Fight Club explores the big question that all great literature does: what do I have to do to feel most fully human? There are elements of Thoreauvian solitude, Puritanical rules, and the chaos of anarchy and adulterated freedom. As Tyler Durden ventures down each path, the irony and paradox becomes apparent—life is most fully lived when it is conscious of its limitations, brevity, and imminent end. Therefore, the narrator concludes, the confrontation with death (a la Hemingway) is what allows us to feel most alive at any point.
Likewise, the paradox of Project Mayhem is that it is tightly controlled, a machine with many cogs that duplicates the capitalistic society it is so angry about. Philosophically its participants have exchanged leaders because they think Fight Club offers more freedom, but their situation is ultimately not improved.
In the endnote Palahniuk gives some good insights, including the awareness of gender in the book and its unabashed masculinity. Durden says, “What you see at fight club is a generation of men raised by women.” They are all, then, reclamation projects.

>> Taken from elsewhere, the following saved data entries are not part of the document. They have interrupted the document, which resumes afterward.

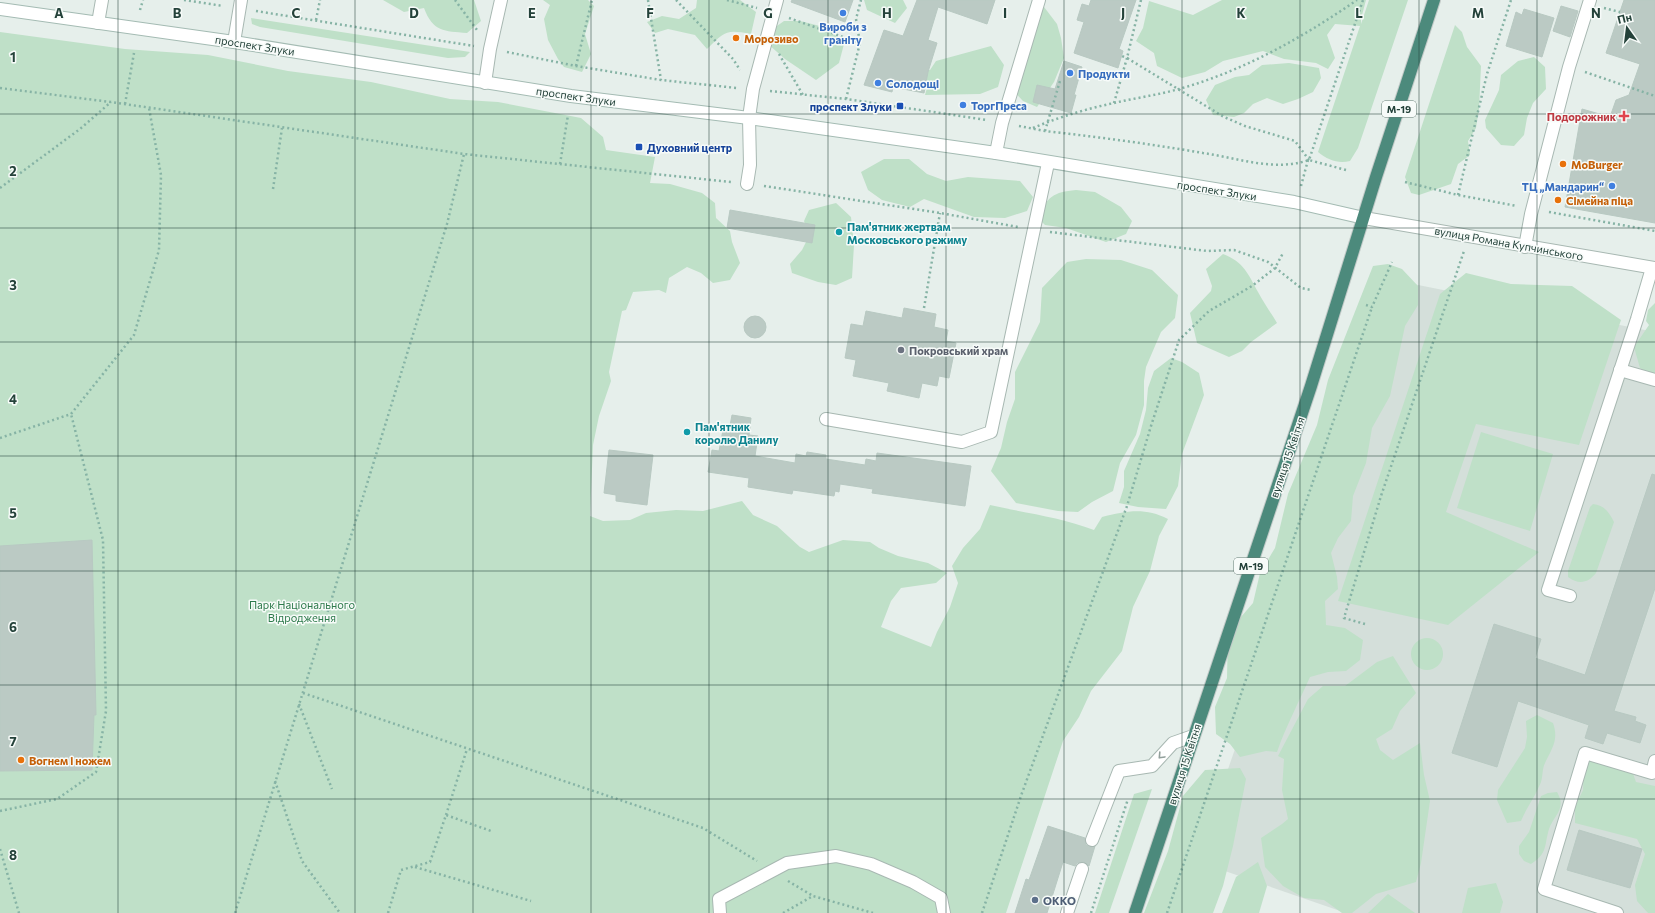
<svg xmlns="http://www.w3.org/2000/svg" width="1655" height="913" font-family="Commissioner,sans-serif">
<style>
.built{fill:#d4dfda}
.green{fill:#bfe0c8}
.building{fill:#bbcac4;stroke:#b8c9c2}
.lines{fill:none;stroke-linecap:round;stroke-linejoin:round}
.service-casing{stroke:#a8b8b2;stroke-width:14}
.minor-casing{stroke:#a8b8b2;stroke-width:14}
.secondary-casing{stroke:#a4bbb3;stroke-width:14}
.trunk-casing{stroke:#c2cac8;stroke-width:14}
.path{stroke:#86b3a5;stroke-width:2.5;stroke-dasharray:2 3;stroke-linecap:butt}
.service{stroke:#fff;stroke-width:12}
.minor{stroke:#fff;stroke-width:12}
.secondary{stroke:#fff;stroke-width:12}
.trunk{stroke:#4c8a7c;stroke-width:12}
.oneway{stroke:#92a09c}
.grid{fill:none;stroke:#24423a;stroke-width:1;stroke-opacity:0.55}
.shop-dot{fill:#3f7fe0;stroke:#f7fbf9;stroke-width:1.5}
.food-dot{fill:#e8710a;stroke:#f7fbf9;stroke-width:1.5}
.transit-dot{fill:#1a4fb4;stroke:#f7fbf9;stroke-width:1.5}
.health-dot{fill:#e0444e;stroke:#f7fbf9;stroke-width:1.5}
.culture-dot{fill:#0f9aa8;stroke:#f7fbf9;stroke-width:1.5}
.worship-dot{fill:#6b7280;stroke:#f7fbf9;stroke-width:1.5}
.service-dot{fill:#5c6f8a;stroke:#f7fbf9;stroke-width:1.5}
.labels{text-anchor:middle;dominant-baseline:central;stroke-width:3;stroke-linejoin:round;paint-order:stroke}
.shield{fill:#f7fbf9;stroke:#637a73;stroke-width:1}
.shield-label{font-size:10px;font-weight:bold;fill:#24423a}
.shop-label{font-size:11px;font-weight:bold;fill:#366cbe;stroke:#f7fbf9;text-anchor:start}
.food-label{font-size:11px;font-weight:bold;fill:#c56008;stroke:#f7fbf9;text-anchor:start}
.street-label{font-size:11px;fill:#24423a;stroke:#f7fbf9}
.transit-label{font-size:11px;font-weight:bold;fill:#164399;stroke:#f7fbf9;text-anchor:end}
.health-label{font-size:11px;font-weight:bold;fill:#be3a42;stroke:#f7fbf9;text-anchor:end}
.culture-label{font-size:11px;font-weight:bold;fill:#0d838f;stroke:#f7fbf9;text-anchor:start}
.worship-label{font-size:11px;font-weight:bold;fill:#5b616d;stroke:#f7fbf9;text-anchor:start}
.park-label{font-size:11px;fill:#2d7a4b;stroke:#f7fbf9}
.service-label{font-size:11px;font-weight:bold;fill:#4e5e75;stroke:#f7fbf9;text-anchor:start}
.grid-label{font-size:13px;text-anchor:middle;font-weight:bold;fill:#24423a;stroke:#f7fbf9;stroke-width:3;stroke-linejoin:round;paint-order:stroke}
</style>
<rect width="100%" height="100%" fill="#e6efeb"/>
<path class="built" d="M1398,281L1655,332V913H1346L1196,861Z"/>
<g class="green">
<path d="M383,0H474L481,21L467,33C444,31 433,32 424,8L404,12Z"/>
<path d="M543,0H588L594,6L585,34L591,54L582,72L564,67L558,59L548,40L544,19L550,5Z"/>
<path d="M697,0H740L756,12L751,34C726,29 725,31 707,49L695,35L668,29L655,33L647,22L662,16L679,19L696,8Z"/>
<path d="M864,0H903L907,8L895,23L867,10Z"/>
<path d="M1222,0H1366L1361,19V24L1369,0H1408L1358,148L1350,161C1338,164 1328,160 1318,152L1360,26L1335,24L1327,35L1335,58L1328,69L1316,63L1284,59L1263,51L1223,61L1205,72L1182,78L1157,66L1154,53L1136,41L1143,28L1149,1L1193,15Z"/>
<path d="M1041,3L1057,24L1061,38L1064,58L1054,82L1037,107L1023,101L1010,87Z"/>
<path d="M251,18L470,52L465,57L448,58L260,27L252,24Z"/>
<path d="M784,21H800L828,28L844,44L839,63L816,80L785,59L768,44L770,31Z"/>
<path d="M1455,25L1462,32L1467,47L1481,66L1479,109L1476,128L1468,141L1470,155L1458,164L1451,184L1419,195L1411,193L1405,177Z"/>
<path d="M0,32L125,49L208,55L288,71L371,82L450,99L498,102L581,118L603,137L606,150L655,157L650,183L670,184L702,193L715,203L716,218L730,231L732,242L740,263L730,280L713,283L701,273L687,267L669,278L666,293L659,290L633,292L626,310L622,311L609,372L611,381L599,416L593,445L590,516L603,521L630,520L646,513L676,510L703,511L742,501L753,515L777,526L800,547L809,552L843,540L870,542L879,548L898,556L928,563L947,573L936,583L901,588L891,601L881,627L931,647L937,632L950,607L958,583L952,566L963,548L980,529L990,505C1025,513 1061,517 1094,530L1102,517C1126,511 1145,507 1168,519L1159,536L1150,571L1133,607L1122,651L1091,691L1079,717L1063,741L1006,913H0Z"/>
<path d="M991,46L1004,65L998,87L980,94L925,95L929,81L885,72L898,62L930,70L936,61Z"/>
<path d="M1534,57L1545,67L1546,89L1533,103L1527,118L1524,135L1514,146L1501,145L1486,128L1485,120L1499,90L1501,75L1518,61Z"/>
<path d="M1289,63L1319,68L1321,78L1313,92L1298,99L1283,104L1267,98L1253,104L1244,113L1234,117L1213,115L1206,100L1215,85L1235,77L1249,75L1262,65Z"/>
<path d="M884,159H909L927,174L946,181L968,177L1020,181L1033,197L1027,211L1005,218L974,217L924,199L910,207L882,200L868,190L861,172Z"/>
<path d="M1076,190L1095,192L1121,207L1132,221L1126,234L1106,242L1066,228L1045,225L1037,217C1048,197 1053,192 1076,190Z"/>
<path d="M836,203L851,217L854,245L852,278L836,285L818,282L792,273L790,264L802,250L809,236L804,221L809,210Z"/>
<path d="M1223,254C1244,262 1248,274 1258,292C1264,303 1271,313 1277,323L1251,342L1242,351L1229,357L1197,343L1190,313L1211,291L1212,286L1206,269Z"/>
<path d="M1086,259L1121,260L1152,270L1178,295L1175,318L1161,332L1146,367L1144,381V405L1136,435L1120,463L1113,491L1092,502L1078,512L1058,511L1016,503L991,471L1001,448L1007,422L1015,399V372L1040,322L1042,288L1067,262Z"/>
<path d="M1388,264L1402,269L1418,286V305L1405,326L1390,396L1372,428L1366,463L1353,496L1351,521L1338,538L1331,553L1337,577L1338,589L1325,601L1326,625L1345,628L1363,640L1360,660L1346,671L1328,672L1310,677C1299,702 1286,726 1277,752L1266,751L1240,757L1230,744L1216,734L1215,707L1227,678L1228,632L1253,603L1260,573L1275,548L1288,494L1317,425L1328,380L1373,266Z"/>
<path d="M1466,273L1511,284L1572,286L1621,320L1579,445L1476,424L1446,512L1539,552L1448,625L1338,601L1440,294Z"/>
<path d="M1655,303V376L1640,368L1634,347L1649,325L1646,321L1648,310Z"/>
<path d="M1171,358L1182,362L1199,373L1204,395L1182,454L1178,486L1166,509L1138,507L1119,503L1124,487V471L1140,434L1146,410L1148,388L1154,371Z"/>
<path d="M1481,432L1553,454L1530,531L1457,508Z"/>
<path d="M1593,504C1604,505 1609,512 1614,522L1596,573C1588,583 1579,585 1568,577V571L1590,507Z"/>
<circle cx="1427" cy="654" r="16"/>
<path d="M1393,656L1416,693L1400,711L1392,729L1376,739L1380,750L1393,760L1420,743L1424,775L1430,801L1421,863L1416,882L1376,894L1352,913H1342L1324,900L1304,898L1283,886L1265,867L1261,838L1282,824L1288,819L1282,790L1284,759L1278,756L1308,699L1323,686H1345L1377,662Z"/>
<path d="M1537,715L1553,723C1559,740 1552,748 1545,763C1542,769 1543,776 1541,782C1536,795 1527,807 1521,821L1507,823L1497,800L1498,790L1525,748L1527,737L1526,721Z"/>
<path d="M1597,751L1631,768L1636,782L1655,786V913H1648L1637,901L1635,885L1645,854L1637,839L1575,823V807L1583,790L1584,763Z"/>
<path d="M1240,768L1246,779L1233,846L1223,886L1213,913H1144L1168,851L1183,796L1205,770Z"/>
<path d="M1152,789L1109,913H1095L1134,794Z"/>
<path d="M1557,792C1567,809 1554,815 1549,829C1544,846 1548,853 1531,864L1524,861L1519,854V846L1529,832L1541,796L1548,793Z"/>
<path d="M1258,862L1267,886L1259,913H1222L1236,877Z"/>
<path d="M1496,883L1503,902L1500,913H1462L1468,888Z"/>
<path d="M1388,894L1415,913H1368Z"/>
</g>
<g class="building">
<path d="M792,0H853L845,22L791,2Z"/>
<path d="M917,0H995L987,24L938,7L928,40L937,43L928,72L924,93L893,87L892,92L864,85L884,30L903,36Z"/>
<path d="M1091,0H1136L1119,49L1123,51L1118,68L1074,53L1084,22L1077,20L1082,4L1089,6Z"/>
<path d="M1624,0H1655V223L1565,207L1582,109L1610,117L1616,100L1629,95L1640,64L1606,53Z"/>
<path d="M1561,6L1578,11L1570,37L1553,31Z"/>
<path d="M1524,9L1554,18L1542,57L1506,46L1516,12L1522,15Z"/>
<path d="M1064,61L1082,67L1074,95H1076L1071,113L1033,102L1037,85L1055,89Z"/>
<path d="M730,210L815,225L812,243L727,228Z"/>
<path d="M904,308L936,314L934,327L948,330L946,341L956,343L949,378L939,376L937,386L922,383L919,398L887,391L889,383L853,376L856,360L845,358L851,324L863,326L866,311L902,318Z"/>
<circle cx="755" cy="327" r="11"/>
<path d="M732,415L751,418L749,435L758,436L755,456L795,463L796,454L806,456L807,452L826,455V459L865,465L866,459L876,461L877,453L971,466L965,506L872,493L873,489L840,484L839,492L835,491L834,496L793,490L792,494L748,487L749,478L708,472L712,450L719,451L723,430L729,431Z"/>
<path d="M609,450L653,455L647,505L616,501V495L604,493Z"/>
<path d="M1652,474L1655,475V588L1614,711L1636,717L1635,721L1646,725L1640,743L1607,733L1603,744L1585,738L1589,725L1518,701L1497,767L1452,753L1494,624L1541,639L1535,658L1585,675Z"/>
<path d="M92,540L96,715H94L92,770L0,771V546Z"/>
<path d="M1048,826L1085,838L1086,845L1090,847L1095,846L1089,866L1084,862L1077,863L1075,866L1063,862L1047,913H1015L1026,879L1029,880Z"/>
<path d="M1579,830L1642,849L1630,888L1567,870Z"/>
</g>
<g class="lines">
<g class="service-casing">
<g id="service">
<path d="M98,23L102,0"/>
<path d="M234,42L241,0"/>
<path d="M485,83L490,49L501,0"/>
<path d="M996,153L1002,123L1039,0"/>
<path d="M747,184L750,165L749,118L753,89L777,0"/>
<path d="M1525,247L1531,214L1569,67L1590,0"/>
<path d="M1620,370L1655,380"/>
<path d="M826,419L962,442L991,432L1048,163"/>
<path d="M1570,596L1548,590L1637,319L1652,268"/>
<path d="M1092,840L1119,771L1152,766L1173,743L1193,736"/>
<path d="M720,913L719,899L787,863L836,856L871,864L913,882L941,898L944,913"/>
<path d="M1067,913L1082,869"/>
<path d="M1617,913L1544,889L1585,753L1652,773L1655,761"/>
</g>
</g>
<g class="minor-casing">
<path id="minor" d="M1364,218L1655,268"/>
</g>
<g class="secondary-casing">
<path id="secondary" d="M0,9L234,42L571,96L749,118L996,153L1294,202L1364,218"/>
</g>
<g class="trunk-casing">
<path id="trunk" d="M1135,913L1311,386L1376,177L1434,0"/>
</g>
<g class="path">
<path d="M184,0L223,6"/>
<path d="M455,0L477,30"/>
<path d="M648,0L661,80"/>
<path d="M676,0L733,59L740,70"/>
<path d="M727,0L757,8"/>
<path d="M1141,0L1127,58L1224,117L1245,126L1295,141L1309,160"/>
<path d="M1604,8L1620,12"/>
<path d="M140,10L143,0"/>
<path d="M256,11L474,46"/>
<path d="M789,18L860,43"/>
<path d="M316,20L320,0"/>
<path d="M507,52L576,66L661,80L737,88"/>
<path d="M779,54L803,95"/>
<path d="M576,66L592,0"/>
<path d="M1585,72L1655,96"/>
<path d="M0,88L111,102L464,154L731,182"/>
<path d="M770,91L846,99L987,120"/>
<path d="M846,99L860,43L856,19L861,0"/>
<path d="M1114,103L1127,58L1122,56"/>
<path d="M125,104L134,53"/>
<path d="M1019,126L1045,131C1098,137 1151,144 1203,153C1238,158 1274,172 1309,160"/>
<path d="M1033,128C1059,117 1086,109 1114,103C1135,98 1158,95 1179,89C1243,71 1302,38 1357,0"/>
<path d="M1045,131L1060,81"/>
<path d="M560,164L568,115"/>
<path d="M1346,170L1309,160L1363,0"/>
<path d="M1405,182L1458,195L1517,206"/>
<path d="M764,186L940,213L1018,227"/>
<path d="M1301,186L1308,160"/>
<path d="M0,188L80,129L111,102"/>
<path d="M273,189L282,128"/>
<path d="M1458,195L1487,74L1511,0"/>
<path d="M1549,212L1655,231"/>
<path d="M1050,232L1207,251L1234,250L1268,262L1301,288L1311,290"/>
<path d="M1366,305L1372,307L1392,262"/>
<path d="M924,308L940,213"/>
<path d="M0,438L71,414L134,335L159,250L161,175L149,108"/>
<path d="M1365,624L1344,618L1381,496L1464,251"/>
<path d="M303,693L703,828L757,861"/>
<path d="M299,704L332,789"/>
<path d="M275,781L302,861L340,913"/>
<path d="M0,811L57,799L96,772L106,711L103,540L71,414"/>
<path d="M446,815L467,749"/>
<path d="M0,849L19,913"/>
<path d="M415,867L531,901"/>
<path d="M788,881L813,896"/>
<path d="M235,913L447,224L464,154"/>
<path d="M388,913L401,870L430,862L446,815L491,831"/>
<path d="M783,913L813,896L873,913"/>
<path d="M982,913L1022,793L1127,506L1151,426L1179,340L1209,311L1252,286L1275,268L1283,253"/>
<path d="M1091,913L1128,799"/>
<path d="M1167,913L1372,307"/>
</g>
<use href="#service" class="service"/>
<use href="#minor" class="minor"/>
<use href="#secondary" class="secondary"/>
<use href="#trunk" class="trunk"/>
</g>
<defs><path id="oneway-chevron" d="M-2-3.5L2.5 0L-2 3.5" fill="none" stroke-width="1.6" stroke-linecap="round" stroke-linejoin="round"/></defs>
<use class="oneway" href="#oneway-chevron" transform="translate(1161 756) rotate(133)"/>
<path class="grid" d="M118,0V913M236,0V913M355,0V913M473,0V913M591,0V913M709,0V913M828,0V913M946,0V913M1064,0V913M1182,0V913M1300,0V913M1419,0V913M1537,0V913M0,114H1655M0,228H1655M0,342H1655M0,456H1655M0,571H1655M0,685H1655M0,799H1655"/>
<g class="shop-dot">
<circle cx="843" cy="13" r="4"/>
<circle cx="1070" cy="73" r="4"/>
<circle cx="878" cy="83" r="4"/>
<circle cx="963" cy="105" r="4"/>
<circle cx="1612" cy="186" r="4"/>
</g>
<g class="food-dot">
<circle cx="736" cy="38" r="4"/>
<circle cx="1563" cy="164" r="4"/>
<circle cx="1558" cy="200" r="4"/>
<circle cx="21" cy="760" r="4"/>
</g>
<g class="transit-dot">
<rect x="896" y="102" width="8" height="8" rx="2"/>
<rect x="635" y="143" width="8" height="8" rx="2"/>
</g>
<path class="health-dot" d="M1622 110h4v4h4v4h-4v4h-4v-4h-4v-4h4z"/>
<g class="culture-dot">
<circle cx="839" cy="232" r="4"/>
<circle cx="687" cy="432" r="4"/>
</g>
<circle class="worship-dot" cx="901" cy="350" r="4"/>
<circle class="service-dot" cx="1035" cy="900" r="4"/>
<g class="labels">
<g class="shield">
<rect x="1382" y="101" width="34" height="16" rx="3"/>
<rect x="1234" y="558" width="34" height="16" rx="3"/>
</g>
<g class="shield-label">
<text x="1399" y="109">М-19</text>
<text x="1251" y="566">М-19</text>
</g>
<g class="shop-label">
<text x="843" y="26" text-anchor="middle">Вироби з<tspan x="843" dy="13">граніту</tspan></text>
<text x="1078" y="73">Продукти</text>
<text x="886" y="83">Солодощі</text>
<text x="971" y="105">ТоргПреса</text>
<text x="1604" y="186" text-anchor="end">ТЦ „Мандарин“</text>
</g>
<g class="food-label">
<text x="744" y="38">Морозиво</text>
<text x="1571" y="164">MoBurger</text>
<text x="1566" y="200">Сімейна піца</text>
<text x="29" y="760">Вогнем і ножем</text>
</g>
<g class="street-label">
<text transform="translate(255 45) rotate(9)">проспект Злуки</text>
<text transform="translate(576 96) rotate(8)">проспект Злуки</text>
<text transform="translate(1217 190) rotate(9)">проспект Злуки</text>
<text transform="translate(1509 243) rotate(10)">вулиця Романа Купчинського</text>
<text transform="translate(1287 457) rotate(-71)">вулиця 15 Квітня</text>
<text transform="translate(1184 764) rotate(-72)">вулиця 15 Квітня</text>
</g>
<g class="transit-label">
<text x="892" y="106">проспект Злуки</text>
<text x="647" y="147" text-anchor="start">Духовний центр</text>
</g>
<g class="health-label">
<text x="1616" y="116">Подорожник</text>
</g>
<g class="culture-label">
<text x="847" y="226">Пам'ятник жертвам<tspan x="847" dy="13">Московського режиму</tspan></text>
<text x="695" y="426">Пам'ятник<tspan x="695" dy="13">королю Данилу</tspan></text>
</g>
<g class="worship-label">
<text x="909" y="350">Покровський храм</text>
</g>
<g class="park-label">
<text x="302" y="604">Парк Національного<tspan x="302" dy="13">Відродження</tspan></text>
</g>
<g class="service-label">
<text x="1043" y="900">ОККО</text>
</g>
</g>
<g class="grid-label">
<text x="59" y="18">A</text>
<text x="177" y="18">B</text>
<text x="296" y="18">C</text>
<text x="414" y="18">D</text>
<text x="532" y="18">E</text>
<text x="650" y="18">F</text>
<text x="768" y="18">G</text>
<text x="887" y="18">H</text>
<text x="1005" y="18">I</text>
<text x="1123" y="18">J</text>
<text x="1241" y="18">K</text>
<text x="1359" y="18">L</text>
<text x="1478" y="18">M</text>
<text x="1596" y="18">N</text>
<text x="13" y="62">1</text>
<text x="13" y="176">2</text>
<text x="13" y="290">3</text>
<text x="13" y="404">4</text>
<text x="13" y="518">5</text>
<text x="13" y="632">6</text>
<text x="13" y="746">7</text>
<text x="13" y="860">8</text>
</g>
<g transform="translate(1627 28) rotate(346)" stroke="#f7fbf9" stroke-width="3" paint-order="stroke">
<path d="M0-3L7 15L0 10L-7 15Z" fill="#24423a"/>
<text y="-6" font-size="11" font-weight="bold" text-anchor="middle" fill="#24423a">Пн</text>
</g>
</svg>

It’s an odd love story, but it gets inside the conflictedness that the narrator has as he tries to estimate himself in Marla’s eyes. He is inadequate and suave, unlikeable and ravishing. He is consistently divided about his life and where his passions lie, always knowing what it is he wants (to quit this job) and always unable to follow through with it because he’s afflicted with the modern malaise (see Binx Bolling, Richard Yates, Ethan Frome, and Prufrock for characters with similar conflicts) of what he calls “the tiny life”.
The book’s stream of conscious style is mesmerizing. It lands body blow after body blow, circling back upon itself a crazy quilt of patterned randomness. It is organized chaos, true to Tyler Durden’s wishes.